Found this on craigslist.  seller wants $225.  it's in excellent condition paint and decal wise, but can't see the derailer.  Any idea what year this is? Seller doesn't say.


----------



## Schwinn499 (Aug 19, 2016)

Looks like an '80 to me. Those decals are usually shot but this one looks nice. It does have weinmann shorty fenders on it, but i think 225 is pretty high for an 80s era Varsity.


----------



## Sigh1961 (Aug 19, 2016)

Schwinn499 said:


> Looks like an '80 to me. Those decals are usually shot but this one looks nice. It does have weinmann shorty fenders on it, but i think 225 is pretty high for an 80s era Varsity.



Just spoke to the seller.  He is willing to take $150.  Rockford is 3 hours away, but I have a friend that will go pick it up for me and hold it till I get up there


----------



## Schwinn499 (Aug 19, 2016)

Sigh1961 said:


> Just spoke to the seller.  He is willing to take $150.  Rockford is 3 hours away, but I have a friend that will go pick it up for me and hold it till I get up there



Man, you got bit by the bug bad!


----------



## Sigh1961 (Aug 19, 2016)

see my last post......


----------



## Sigh1961 (Aug 19, 2016)

Schwinn499 said:


> Man, you got bit by the bug bad!



I think I am going to pass on the black Super LeTour, and just grab the blue conti and the Varsity, then I have to quit.  That will give me quite a bit of tinkering over the winter. My wife is going to kick my ass out if I fill the garage with a bunch of bikes.


----------



## momo608 (Aug 19, 2016)

You picked the bikes I would have gone for. I notice you're all over the place on frame sizes. The Conti is a 26" and this varsity looks to be 22". Quite a difference.

here's a link to Schwinn catalogs. You can identify the probable year of the bikes you're interested in.

http://schwinncruisers.com/catalogs/


----------



## vincev (Aug 19, 2016)

Check the fork on that varsity.It looks bent in the picture.


----------



## SirMike1983 (Aug 19, 2016)

vincev said:


> Check the fork on that varsity.It looks bent in the picture.




Me too. It's fixable even if it is, but it might warrant lowering the price.


----------



## Sigh1961 (Aug 25, 2016)

SirMike1983 said:


> Me too. It's fixable even if it is, but it might warrant lowering the price.
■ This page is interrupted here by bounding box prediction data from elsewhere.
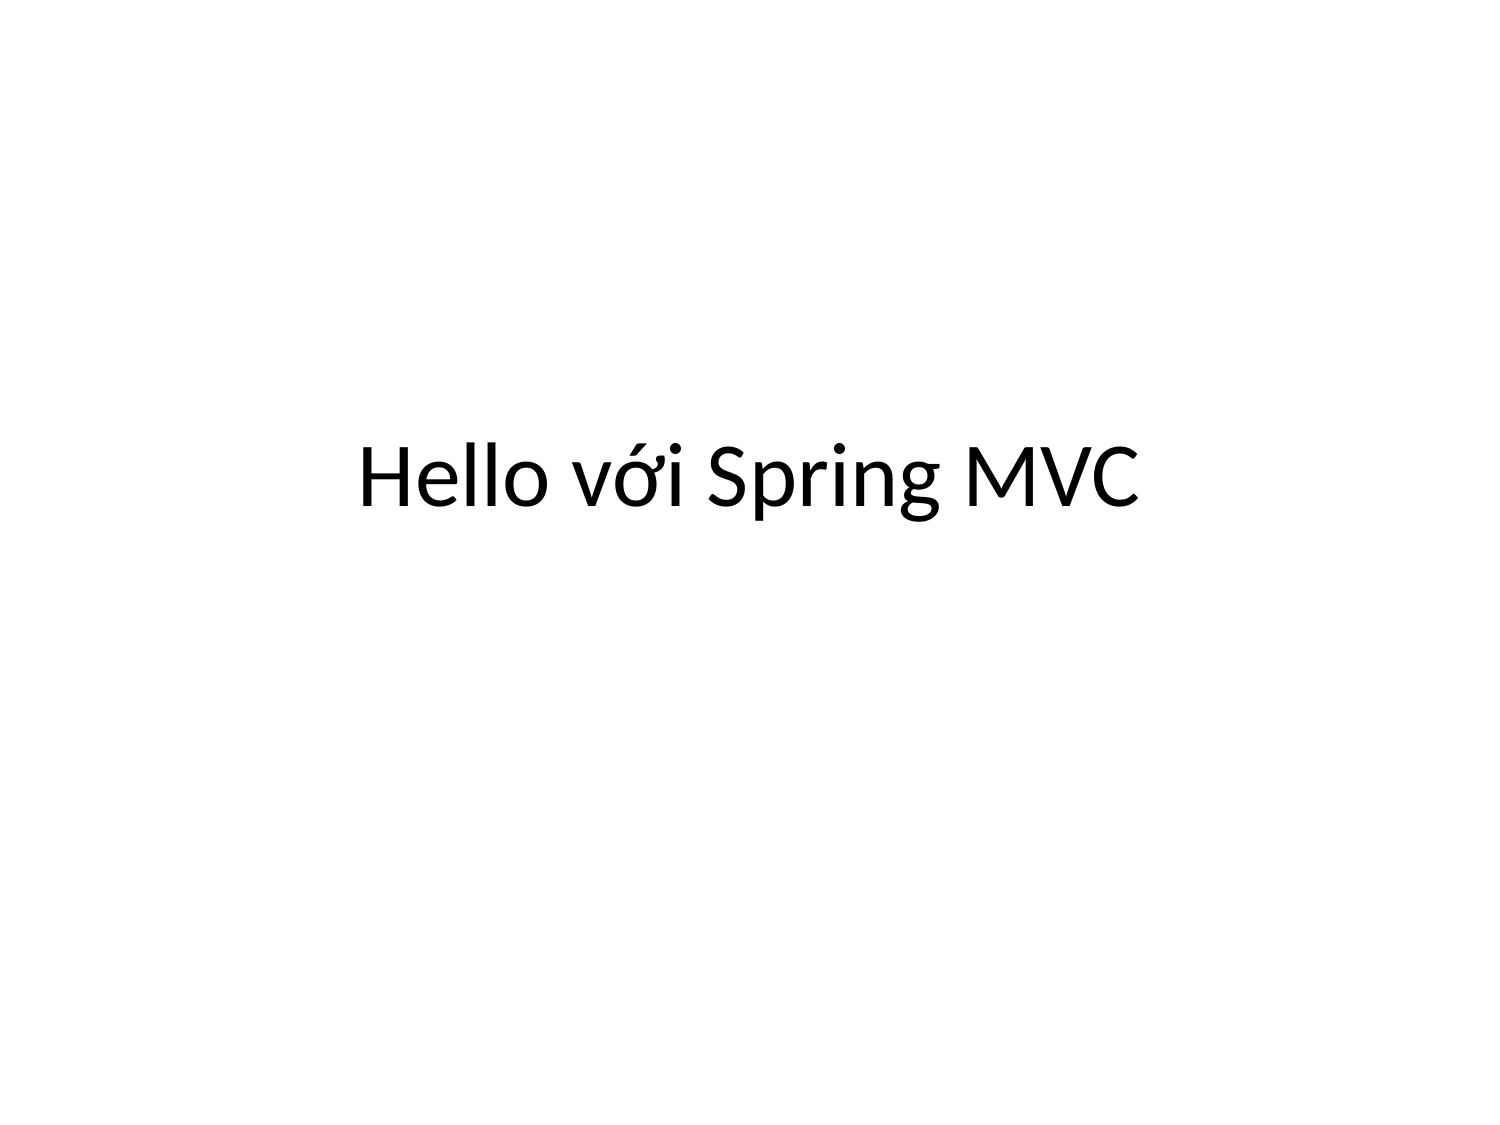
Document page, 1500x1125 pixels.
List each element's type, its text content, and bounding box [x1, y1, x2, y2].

title Hello với Spring MVC [112, 349, 1388, 591]
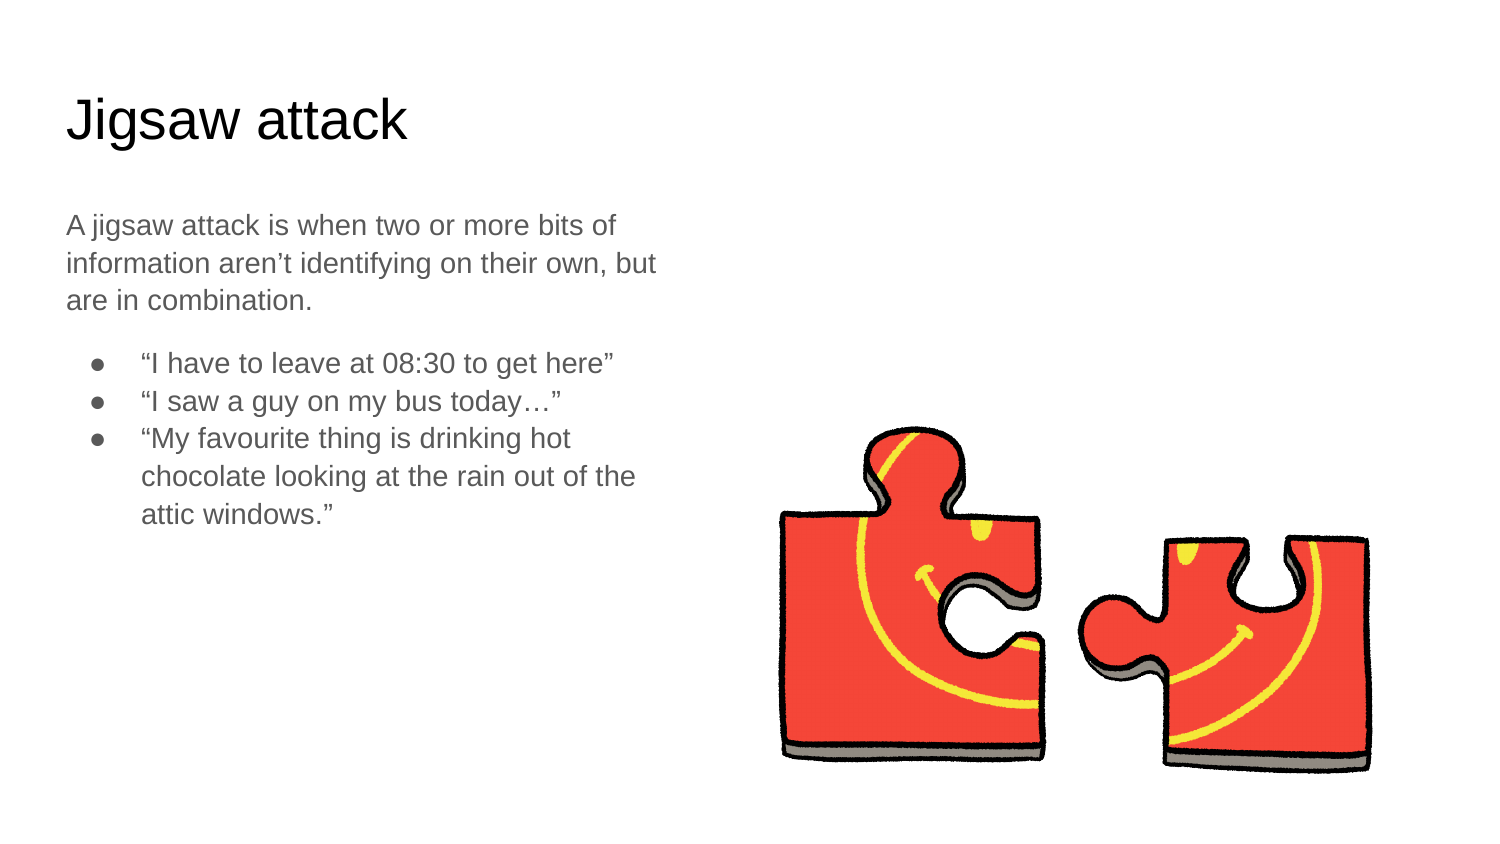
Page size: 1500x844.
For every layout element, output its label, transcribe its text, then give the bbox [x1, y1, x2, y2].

title Jigsaw attack [51, 72, 1449, 167]
picture [778, 426, 1373, 775]
list A jigsaw attack is when two or more bits of information aren’t identifying on their own, but are in combination. “I have to leave at 08:30 to get here” “I saw a guy on my bus today…” “My favourite thing is drinking hot chocolate looking at the rain out of the attic windows.” [51, 189, 708, 750]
My friend went and looked at the bike, and the fork is bent.  He said it looked like it was bent right where it goes into the head tube.  I think I am going to pass on this one, just too much hassle to get it home, and I didn't realize it was only a 22".  It sure looks nice, tho.


----------



## SirMike1983 (Aug 25, 2016)

That is the most common bend. It's fixable, but this one is not just a "clean and go" kind of thing. You would need to straighten the fork/steerer tube.


----------